◆ **EXTRACTED TEXT**
The title itself is misleading, as several reviewers have pointed out. The book is not a "history" of pro wrestling, but a chronicle of the last five years. The "history" of the previous 30 years is little more than a rushed introduction. Arguably, Scott Keith isn't a "fan" either. He admitted that after Owen Hart's tragic death, it's immensely difficult for him to be entertained by the WWF/E anymore.
I had two major problems with the book. Firstly, much of it is composed of material that can be obtained online for free .... While it may have made sense for Keith to include his "King Lear" and "Lazarus" rants, it was a huge mistake for him to include his match reviews of pay-per-view events, written when they had occurred. Since Keith simply pasted the reviews without editing them to fit the context of the book, they often seem out of place, confusing and at times, even contradictory to what he just wrote. They would refer to storylines and characters not mentioned in the book, and often Keith would speculate in a review about what would happen the next night on Raw (without informing the reader of what actually did occur). This was a double-edged sword. Readers who'd never read the reviews before would be confused, fans who did read the reviews when they were originally written would justifiably feel ripped off.

◆ **DATA RECORDS**
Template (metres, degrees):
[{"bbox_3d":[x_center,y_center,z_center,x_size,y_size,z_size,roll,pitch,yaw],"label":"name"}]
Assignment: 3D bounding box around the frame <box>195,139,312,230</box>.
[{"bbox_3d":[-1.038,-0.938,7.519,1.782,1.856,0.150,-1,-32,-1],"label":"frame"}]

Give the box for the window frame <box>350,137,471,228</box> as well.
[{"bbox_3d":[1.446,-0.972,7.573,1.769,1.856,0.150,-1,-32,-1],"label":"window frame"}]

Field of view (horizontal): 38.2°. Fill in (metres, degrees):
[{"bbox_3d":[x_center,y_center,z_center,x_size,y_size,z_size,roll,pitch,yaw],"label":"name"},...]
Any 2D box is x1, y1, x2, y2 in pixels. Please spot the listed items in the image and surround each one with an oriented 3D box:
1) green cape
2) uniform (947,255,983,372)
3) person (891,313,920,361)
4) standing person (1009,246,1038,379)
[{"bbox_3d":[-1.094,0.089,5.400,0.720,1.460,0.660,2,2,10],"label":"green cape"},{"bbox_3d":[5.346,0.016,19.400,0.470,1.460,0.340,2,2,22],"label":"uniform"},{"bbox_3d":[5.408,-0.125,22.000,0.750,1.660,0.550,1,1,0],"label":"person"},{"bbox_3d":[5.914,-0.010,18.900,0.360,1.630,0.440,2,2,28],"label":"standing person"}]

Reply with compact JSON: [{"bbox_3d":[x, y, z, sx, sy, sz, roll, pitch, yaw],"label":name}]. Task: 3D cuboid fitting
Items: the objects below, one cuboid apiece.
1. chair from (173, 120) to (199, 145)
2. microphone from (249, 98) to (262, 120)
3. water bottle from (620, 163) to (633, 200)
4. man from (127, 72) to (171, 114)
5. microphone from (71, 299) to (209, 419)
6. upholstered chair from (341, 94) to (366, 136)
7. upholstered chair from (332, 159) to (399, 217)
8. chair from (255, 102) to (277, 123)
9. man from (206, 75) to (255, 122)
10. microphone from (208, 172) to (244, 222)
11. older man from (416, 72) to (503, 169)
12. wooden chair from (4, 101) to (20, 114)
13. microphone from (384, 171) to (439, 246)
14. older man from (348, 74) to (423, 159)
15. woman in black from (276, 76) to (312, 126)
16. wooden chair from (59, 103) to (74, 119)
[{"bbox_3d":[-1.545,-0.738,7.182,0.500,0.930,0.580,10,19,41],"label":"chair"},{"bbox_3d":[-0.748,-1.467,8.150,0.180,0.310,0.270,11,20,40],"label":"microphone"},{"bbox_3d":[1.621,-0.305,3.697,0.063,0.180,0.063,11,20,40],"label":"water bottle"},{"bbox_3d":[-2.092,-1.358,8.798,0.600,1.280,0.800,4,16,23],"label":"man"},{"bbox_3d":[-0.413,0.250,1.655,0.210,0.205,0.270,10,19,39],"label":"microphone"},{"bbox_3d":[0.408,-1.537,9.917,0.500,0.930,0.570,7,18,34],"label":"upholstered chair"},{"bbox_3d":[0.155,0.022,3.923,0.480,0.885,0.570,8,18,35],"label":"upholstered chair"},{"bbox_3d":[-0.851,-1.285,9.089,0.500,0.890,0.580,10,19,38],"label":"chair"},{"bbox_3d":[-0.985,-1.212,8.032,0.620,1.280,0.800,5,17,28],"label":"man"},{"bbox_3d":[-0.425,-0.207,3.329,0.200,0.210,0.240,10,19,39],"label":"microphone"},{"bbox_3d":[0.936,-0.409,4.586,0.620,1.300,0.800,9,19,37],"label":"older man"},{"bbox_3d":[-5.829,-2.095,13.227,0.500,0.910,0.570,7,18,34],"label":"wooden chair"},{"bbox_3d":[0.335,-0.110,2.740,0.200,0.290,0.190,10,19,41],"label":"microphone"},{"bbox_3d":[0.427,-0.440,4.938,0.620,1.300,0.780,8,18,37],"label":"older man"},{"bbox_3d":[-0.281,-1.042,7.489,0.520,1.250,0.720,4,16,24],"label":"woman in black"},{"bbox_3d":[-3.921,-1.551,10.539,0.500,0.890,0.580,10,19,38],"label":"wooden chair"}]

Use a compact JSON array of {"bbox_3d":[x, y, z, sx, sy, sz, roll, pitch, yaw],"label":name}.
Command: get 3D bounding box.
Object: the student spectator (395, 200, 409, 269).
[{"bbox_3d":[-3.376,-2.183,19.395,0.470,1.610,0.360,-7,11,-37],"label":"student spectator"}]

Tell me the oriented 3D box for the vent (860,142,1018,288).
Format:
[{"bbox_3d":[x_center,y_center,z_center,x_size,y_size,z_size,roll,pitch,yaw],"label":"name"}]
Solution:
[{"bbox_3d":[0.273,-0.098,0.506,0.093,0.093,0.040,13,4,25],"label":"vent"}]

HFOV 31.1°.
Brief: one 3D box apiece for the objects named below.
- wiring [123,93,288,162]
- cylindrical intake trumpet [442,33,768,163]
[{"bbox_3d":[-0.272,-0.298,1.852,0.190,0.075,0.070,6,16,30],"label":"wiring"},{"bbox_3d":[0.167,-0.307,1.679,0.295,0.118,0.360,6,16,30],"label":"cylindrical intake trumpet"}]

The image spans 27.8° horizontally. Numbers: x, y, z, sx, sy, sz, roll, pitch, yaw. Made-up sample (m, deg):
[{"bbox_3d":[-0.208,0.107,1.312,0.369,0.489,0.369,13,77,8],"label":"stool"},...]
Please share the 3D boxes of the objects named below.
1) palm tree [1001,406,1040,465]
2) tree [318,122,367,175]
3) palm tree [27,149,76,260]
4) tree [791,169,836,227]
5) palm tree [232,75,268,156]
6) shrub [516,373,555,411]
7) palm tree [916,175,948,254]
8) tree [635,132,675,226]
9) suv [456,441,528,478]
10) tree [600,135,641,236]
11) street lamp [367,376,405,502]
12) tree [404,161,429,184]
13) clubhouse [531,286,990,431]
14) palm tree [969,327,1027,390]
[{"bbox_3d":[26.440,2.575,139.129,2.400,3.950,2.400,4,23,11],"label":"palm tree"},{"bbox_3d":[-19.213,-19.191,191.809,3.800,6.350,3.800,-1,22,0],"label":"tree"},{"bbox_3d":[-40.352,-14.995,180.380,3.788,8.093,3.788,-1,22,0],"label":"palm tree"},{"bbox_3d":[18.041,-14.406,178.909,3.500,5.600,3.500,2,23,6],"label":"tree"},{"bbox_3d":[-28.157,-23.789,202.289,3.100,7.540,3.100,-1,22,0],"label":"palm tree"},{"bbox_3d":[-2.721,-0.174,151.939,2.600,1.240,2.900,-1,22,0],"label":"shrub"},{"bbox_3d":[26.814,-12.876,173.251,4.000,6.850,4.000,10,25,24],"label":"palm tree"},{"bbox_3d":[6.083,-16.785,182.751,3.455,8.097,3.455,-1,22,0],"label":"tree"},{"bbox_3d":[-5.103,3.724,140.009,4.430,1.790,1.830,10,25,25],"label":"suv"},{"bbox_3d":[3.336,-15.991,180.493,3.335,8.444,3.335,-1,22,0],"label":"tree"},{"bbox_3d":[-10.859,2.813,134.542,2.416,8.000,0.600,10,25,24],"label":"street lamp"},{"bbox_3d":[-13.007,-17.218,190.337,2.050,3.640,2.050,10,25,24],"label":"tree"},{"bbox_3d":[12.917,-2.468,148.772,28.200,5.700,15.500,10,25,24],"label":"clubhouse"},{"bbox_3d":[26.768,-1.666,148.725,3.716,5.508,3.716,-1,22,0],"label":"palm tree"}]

◆ **EXERCISE**
Write the next part of the review of Scott Keith's professional wrestling book, starting after its final sentence. The entries were taken from a separate source unrelated to the review.

◆ **THE ANSWER**
The other major problem is that despite the title advertising this as a "history" book, not one of Keith's assertions is backed up by a citation. This is particularly troubling given the rather gruesome drug (and sex)-related allegations Keith makes about people such as Missy Hyatt, Tammy Sytch, Jimmy Snuka and a whole host others. It is virtually impossible for the reader to distinguish between documented fact and unfounded internet rumor.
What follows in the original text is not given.